━━ TEXT PASSAGE ━━
Except some troubles in the South Mahratta country, peace prevailed during the first sixteen months of Hardinge's rule. In view of the disorder prevailing in the Punjaub he quietly augmented the garrisons on the northwest frontier, so that in November 1845 he had doubled the force there, having raised it to thirty thousand men and sixty-eight guns. On 11 Dec. 1845 the Sikh army crossed the Sutlej, wherewith commenced the most important episode in Hardinge's administration the first Sikh war. Waiving the right to the supreme command, which had been exercised by Cornwallis and Hastings, Hardinge offered to serve under Gough as second in command. It was a magnanimous act, and probably afforded the readiest solution of a delicate question, although it has been held that the objections to the arrangement outweighed the advantages (Broadfoot, p. 418). On 18 Dec. Sir Hugh Gough [q. v.] defeated the Sikhs at Mudki with the loss of several thousand men and seventeen guns. As second in command Hardinge led the centre at Ferozshah on 21 Dec. ; he bivouacked with the troops, under fire, on the field, and commanded the left wing of the army in the long and bloody conflict of the morrow, which resulted in the withdrawal of the Sikhs behind the Sutlej. In the same capacity he was present when the Sikh entrenched camp at Sobraon was stormed, with heavy loss, on 10 Feb. 1846. Three months after the commencement of the war the terms of peace were dictated to the Sikh durbar in Lahore. The autonomy of the Sikh nation, such as it was, was to be preserved ; the Sikh army was to be reduced in numbers ; its guns were to remain in the hands of the victors ; certain portions of territory were to be annexed to the company's dominions; and a British resident (Henry Lawrence), with ten thousand men at his back, was established in Lahore (the text of the treaty will be found in the Ann. Reg. 1846, pp. 368-73). The arrangement was admittedly an experiment, but the force at Hardinge's disposal was not sufficient to justify annexation of the whole country.

The news of the British successes created a great impression at home. Hardinge received the thanks of parliament, and was raised to the peerage of the United Kingdom under the title of Viscount Hardinge of Lahore and of Durham, with a pension of 3,000l. a year for his own and two succeeding lives. The East India Company gave him a pension of 5,000l. a year.

Economy was paramount after the Sikh war, but many useful public measures were adopted, such as the works of the Ganges canal, planned under the Auckland administration ; the establishment of the college at Roorkee for training civil engineers, European and native ; the introduction of tea-culture; the preservation of native monuments of antique art, and others more fully developed in after years. A vigorous effort was made to suppress piracy in Malayan waters. In native states Hardinge used his influence to abolish suttee, female infanticide, and other practices already banished from the presidencies. The sepoys, whom Hardinge was wont to liken to the Portuguese soldiers, found in him a good friend. He increased the scale of native pensions for wounds received in action. Nor was he forgetful of the European troops. With him originated the practice of carrying the kits at the public expense in all movements of troops. He established the first sanitarium in the hills at Darjeeling, and aided Lawrence in the establishment of the asylum for soldiers' children at Kussaulie. He exercised a wise discernment in the choice of officers, both civil and military.
━━━
_AIM OF THE TASK_
In the Hardinge text, list every public measure named as an example after the words "many useful public measures were adopted, such as". Answer from the Hardinge text alone, with no outside knowledge.
━━ SUPPLIED ENTRIES ━━
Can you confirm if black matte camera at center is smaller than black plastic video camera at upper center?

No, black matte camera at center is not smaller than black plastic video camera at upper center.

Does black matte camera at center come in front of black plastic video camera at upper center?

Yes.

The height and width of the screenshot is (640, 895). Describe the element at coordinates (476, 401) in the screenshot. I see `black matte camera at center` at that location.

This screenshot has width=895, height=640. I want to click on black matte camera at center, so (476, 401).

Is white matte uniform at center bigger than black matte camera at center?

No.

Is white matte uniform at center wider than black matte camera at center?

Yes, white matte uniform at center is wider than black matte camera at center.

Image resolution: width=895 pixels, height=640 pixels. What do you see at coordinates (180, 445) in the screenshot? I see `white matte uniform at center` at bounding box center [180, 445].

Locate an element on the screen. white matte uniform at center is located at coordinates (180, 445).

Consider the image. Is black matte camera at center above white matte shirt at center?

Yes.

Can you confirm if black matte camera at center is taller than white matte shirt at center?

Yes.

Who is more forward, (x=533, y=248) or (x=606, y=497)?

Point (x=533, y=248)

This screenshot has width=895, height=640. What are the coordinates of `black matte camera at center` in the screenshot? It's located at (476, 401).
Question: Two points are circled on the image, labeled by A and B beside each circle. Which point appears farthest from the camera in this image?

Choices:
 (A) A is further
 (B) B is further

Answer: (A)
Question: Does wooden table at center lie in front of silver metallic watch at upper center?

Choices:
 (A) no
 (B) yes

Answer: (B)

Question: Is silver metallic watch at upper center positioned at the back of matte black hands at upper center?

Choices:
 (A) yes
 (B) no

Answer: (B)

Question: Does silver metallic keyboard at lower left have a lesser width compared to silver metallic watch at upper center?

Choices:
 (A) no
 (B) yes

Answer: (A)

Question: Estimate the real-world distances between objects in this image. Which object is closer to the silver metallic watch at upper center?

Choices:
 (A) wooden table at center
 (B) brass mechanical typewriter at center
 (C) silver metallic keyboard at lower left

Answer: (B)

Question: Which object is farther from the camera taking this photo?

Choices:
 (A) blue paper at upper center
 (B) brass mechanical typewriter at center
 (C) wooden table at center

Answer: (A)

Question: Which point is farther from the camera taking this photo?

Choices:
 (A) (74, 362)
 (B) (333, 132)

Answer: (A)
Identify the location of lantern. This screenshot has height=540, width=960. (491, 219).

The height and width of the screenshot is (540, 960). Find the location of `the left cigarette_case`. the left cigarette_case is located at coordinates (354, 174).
━━━
━━ SUPPLIED ENTRIES ━━
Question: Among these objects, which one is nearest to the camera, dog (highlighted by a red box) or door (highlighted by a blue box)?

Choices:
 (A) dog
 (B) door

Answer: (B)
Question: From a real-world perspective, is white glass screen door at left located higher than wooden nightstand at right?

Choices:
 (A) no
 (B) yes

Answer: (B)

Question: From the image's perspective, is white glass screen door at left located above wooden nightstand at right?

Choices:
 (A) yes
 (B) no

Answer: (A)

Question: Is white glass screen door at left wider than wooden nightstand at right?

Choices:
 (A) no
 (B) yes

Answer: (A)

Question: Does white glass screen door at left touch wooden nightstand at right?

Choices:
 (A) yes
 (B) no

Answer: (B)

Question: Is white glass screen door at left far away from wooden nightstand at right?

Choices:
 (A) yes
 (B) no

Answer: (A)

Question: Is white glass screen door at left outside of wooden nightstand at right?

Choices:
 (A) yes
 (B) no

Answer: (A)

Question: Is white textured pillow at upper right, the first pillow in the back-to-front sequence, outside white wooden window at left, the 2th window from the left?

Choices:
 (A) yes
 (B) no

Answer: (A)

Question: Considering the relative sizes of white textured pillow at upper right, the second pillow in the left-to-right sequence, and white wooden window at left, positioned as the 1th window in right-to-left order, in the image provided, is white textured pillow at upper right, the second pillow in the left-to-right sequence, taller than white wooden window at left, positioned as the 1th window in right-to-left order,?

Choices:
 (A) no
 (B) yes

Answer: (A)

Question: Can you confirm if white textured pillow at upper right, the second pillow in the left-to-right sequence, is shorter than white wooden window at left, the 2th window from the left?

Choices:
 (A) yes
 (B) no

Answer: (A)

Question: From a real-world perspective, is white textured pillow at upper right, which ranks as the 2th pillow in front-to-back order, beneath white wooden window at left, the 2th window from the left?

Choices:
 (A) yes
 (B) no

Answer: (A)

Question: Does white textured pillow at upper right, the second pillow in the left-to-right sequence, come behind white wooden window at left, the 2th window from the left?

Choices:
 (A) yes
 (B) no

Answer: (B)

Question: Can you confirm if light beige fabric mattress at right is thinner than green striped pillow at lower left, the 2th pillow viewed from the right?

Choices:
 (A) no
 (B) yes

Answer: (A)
━━━
━━ SUPPLIED ENTRIES ━━
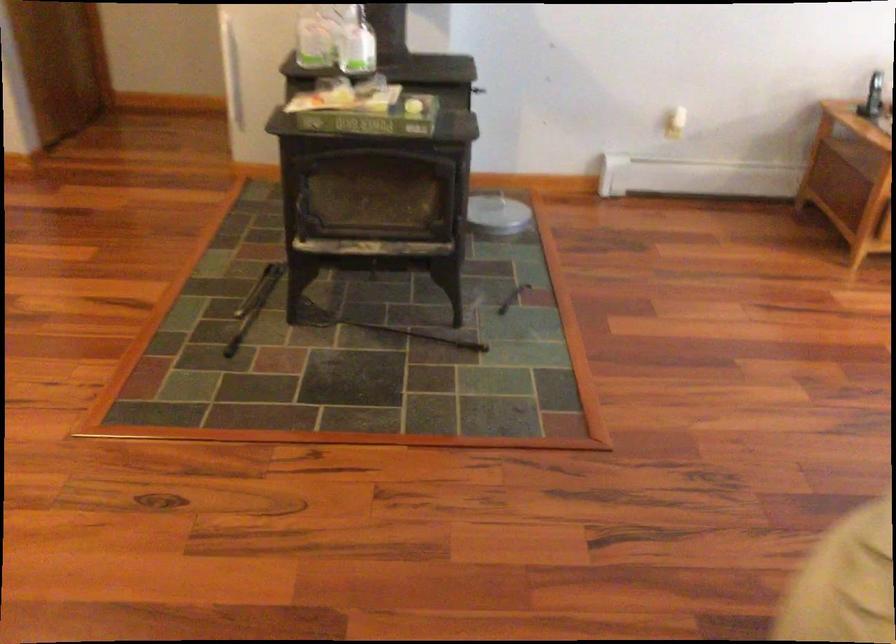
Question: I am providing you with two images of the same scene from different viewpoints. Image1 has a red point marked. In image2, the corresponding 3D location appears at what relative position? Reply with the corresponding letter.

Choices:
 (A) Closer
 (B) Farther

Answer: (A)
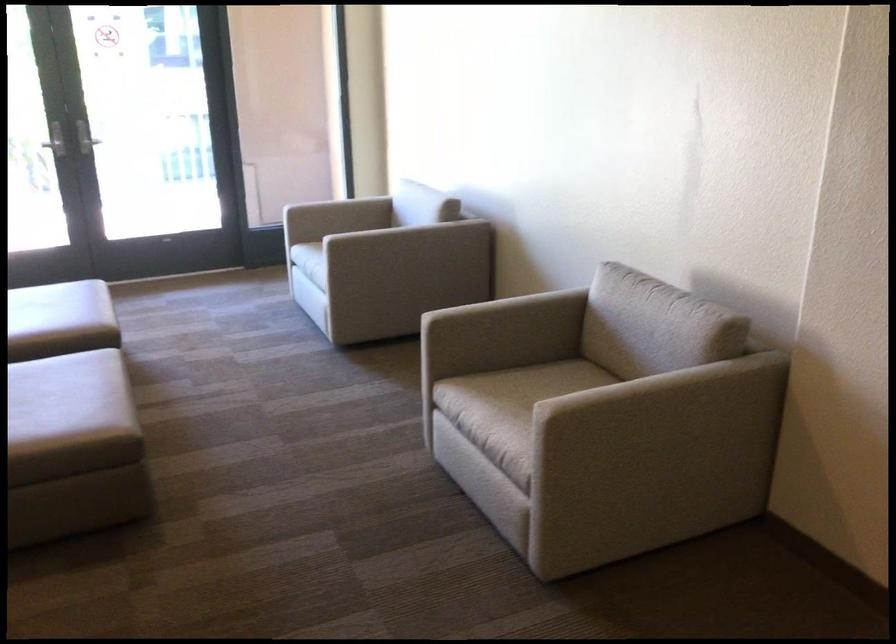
━━━
_SOLVED PROBLEM_
- The works of the Ganges canal
- The establishment of the college at Roorkee for training civil engineers, European and native
- The introduction of tea-culture
- The preservation of native monuments of antique art